Funds provide access to safe drinking water, toilets, and handwashing stations in schools, as well as healthcare facilities and education for communities about the importance of handwashing and using a toilet to protect health and safety. In addition, through improved fiscal and governance policies, WASH programs strengthen countries’ capacity to maintain and deliver domestic water and sanitation services.
Why is it important?
In F.Y. 2018-2019, WASH activities in 51 countries helped 11.6 million people gain access to improved water and 10.6 million gain access to improved sanitation.
For every dollar invested in WASH, there is a $4.30 return in reduced health care costs and increased productivity.
2.2 billion people, or one in three, still lack access to a safely managed water source, forcing many to drink dirty water.

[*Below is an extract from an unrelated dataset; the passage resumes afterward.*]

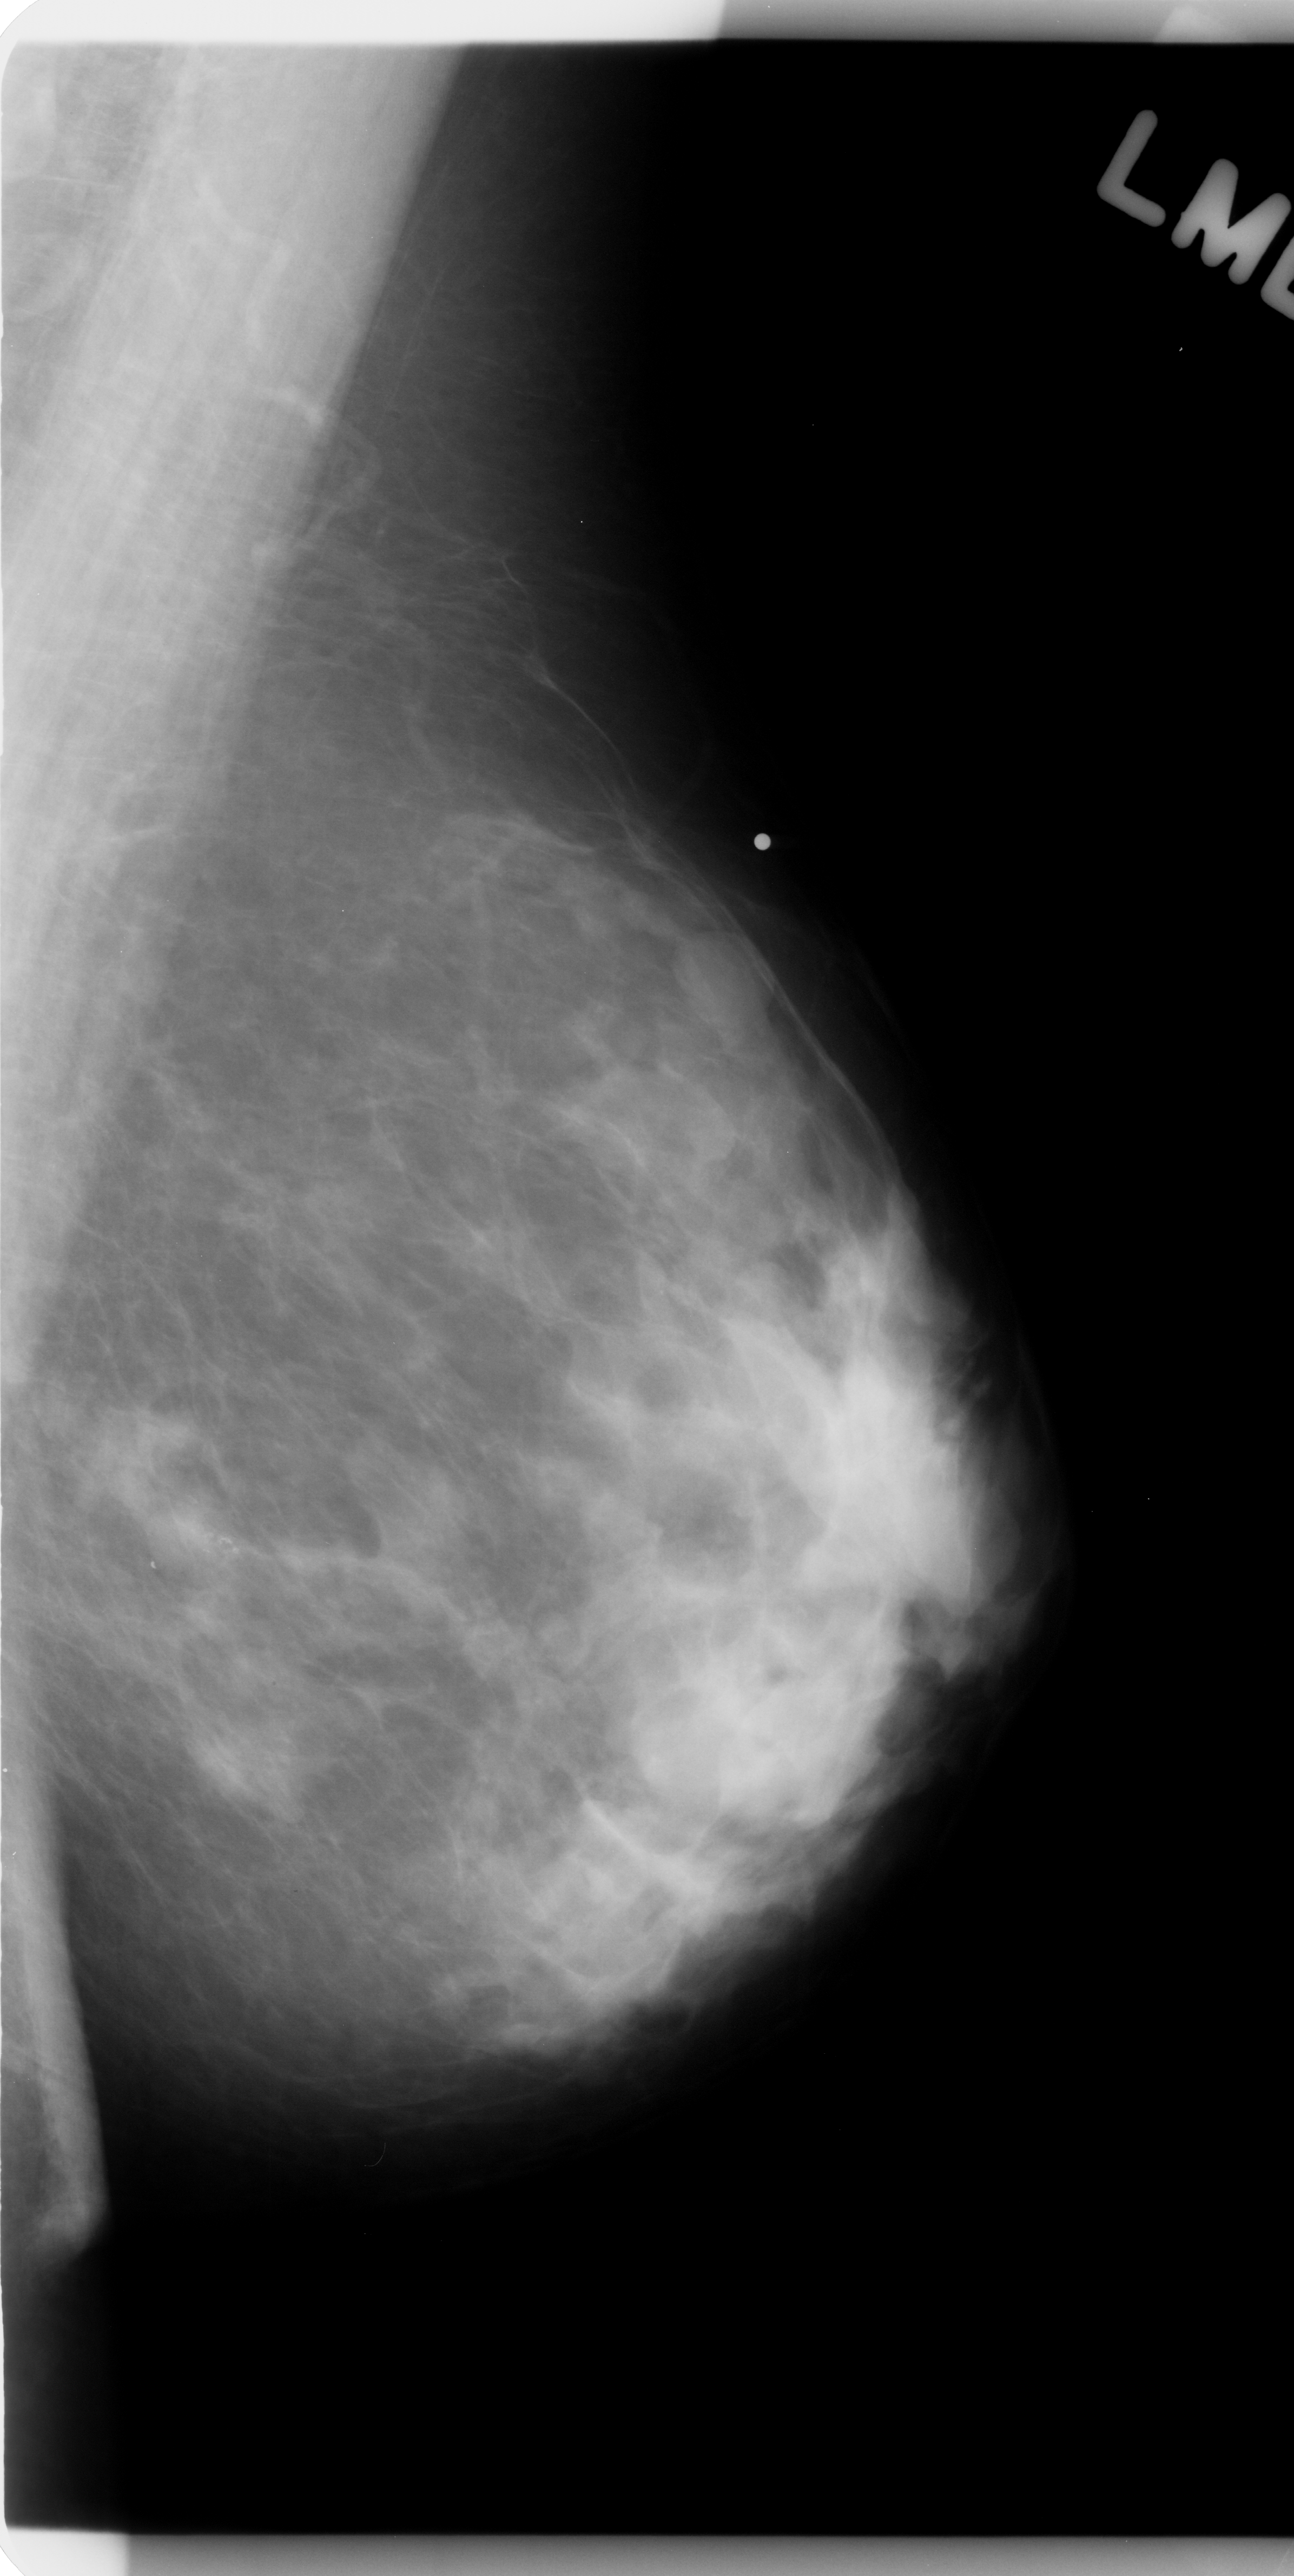
Scanned film-screen mammogram; left breast; mediolateral oblique (MLO) view; breast composition: heterogeneously dense (BI-RADS density category 3 of 4); 1294 × 2576 image matrix.
Expert-marked regions of interest on this film, with their recorded descriptors:
- mass, shape oval, margins circumscribed; BI-RADS assessment category 3; subtlety rating 5 on a 1 (subtle) to 5 (obvious) scale; pathology result (as recorded, not read from the image): benign: bounding box <670,929,780,1057> (left, top, right, bottom; pixels)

2 billion people do not have a decent toilet of their own, and nearly 10% have no choice but to defecate in the open. Open defecation is an affront to dignity, a safety issue for women and girls, and a risk to children’s nutrition and community health.
Globally, 31% of schools don’t have clean water, and 37% lack decent toilets, which has devastating impacts on a child’s ability to learn and stay in school, particularly for menstruating girls.
Access to safe WASH can prevent 6.3% of deaths worldwide and 9.1% of the global disease burden.
WASH, including handwashing, is critical to preventing infectious disease outbreaks, such as the flu, Ebola, and coronaviruses.
Each year, improved WASH could prevent nearly 830,000 deaths—297,000 in children under five—from diarrheal diseases.
For every dollar invested in water and sanitation, there is a $4.30 return in reduced health care costs and increased productivity.
Why should Americans care?
Investment in WASH programming enhances U.S. national security by working to prevent infectious disease outbreaks that can become pandemics, as well as combatting the rise of antimicrobial-resistant pathogens, which kill more than 35,000 Americans every year.
Climate change negatively impacts global access to water resources and knows no borders. Droughts, floods, and rising demand threaten access to water resources and lead to increased migration and conflict. A report by the Office of the Director of National Intelligence provides that “water problems will contribute to instability in states important to U.S. national security interests.”
Sanitation and access to clean water and soap for handwashing and cleaning remain one of the simplest yet most effective methods of curbing the transmission of COVID-19.
Equally as important as addressing the immediate impacts of COVID-19 on WASH programs, the secondary effects caused by the pandemic include the solvency of water utilities.
Ensuring services such as water and sanitation and access to soap and cleaning supplies are continuously available during this pandemic is critical to the safety of health workers and patients in healthcare facilities; the reopening of economies, businesses, and schools; and preventing development backsliding.
What more could be done?
Additional investment could ensure service continuity and improve service delivery and access, building developing countries’ capacity to transition away from donor dependence.
Targeted investments could amplify the impacts of cross-sectoral work USAID is doing in other areas related to WASH, including maternal and child health; food security and agriculture; livelihoods; economic development; and nutrition programming.
Funding levels may not accurately reflect those in the appropriations bills and/or reports due to rounding.